Dedos de algo o de alguien
vienen a descartar cuántas teclas no suenan.
Y me retracto hasta escupir sobre el periódico esa porquería
donde se abrazan un hollejo y una mosca.
 
Muerta como una reina en mala colchoneta,
debió meterse por un olvido mío.
O fue que vi ese nombre en el periódico.
 
“Dulzura de mi encía”, recuerdo haberle dicho
y alguna vez sentí deseos de violarla.
 
La violé.
De ahí vienes tú.
 
Como fruta de injerto trajo pocas semillas,
lo suyo fue dejar pellejo y cáscara.
Y ahora que aparto la basura,
vengo a dar con su nombre en estas necrológicas.
 
Un hollejo. Una mosca.
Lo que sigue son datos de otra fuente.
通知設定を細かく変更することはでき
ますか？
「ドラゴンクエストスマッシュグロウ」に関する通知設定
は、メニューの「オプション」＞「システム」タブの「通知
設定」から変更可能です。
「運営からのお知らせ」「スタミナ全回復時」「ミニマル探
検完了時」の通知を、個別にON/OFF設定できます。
En el periódico
el nombre de una muerta al que rodean nombres de batallas.
(La guerra hace notable a cualquier lugarejo
no importa qué haya significado en siglos su topónimo.)
 
Volverás a encontrarla
tal como yo me encuentro con la mía.
De noche,
zafado de toda responsabilidad,
me suelto,
orino
y unos minutos antes de despertar
navego por el curso caliente de mi madre.
Fluyo en cuna de oro.
 
Porque llega el momento de olvidar las continencias
aprendidas tempranamente.
 
Alguien te avisará para que vengas.
 
No tienes por qué hacerlo,
a esas alturas no voy a reprochártelo.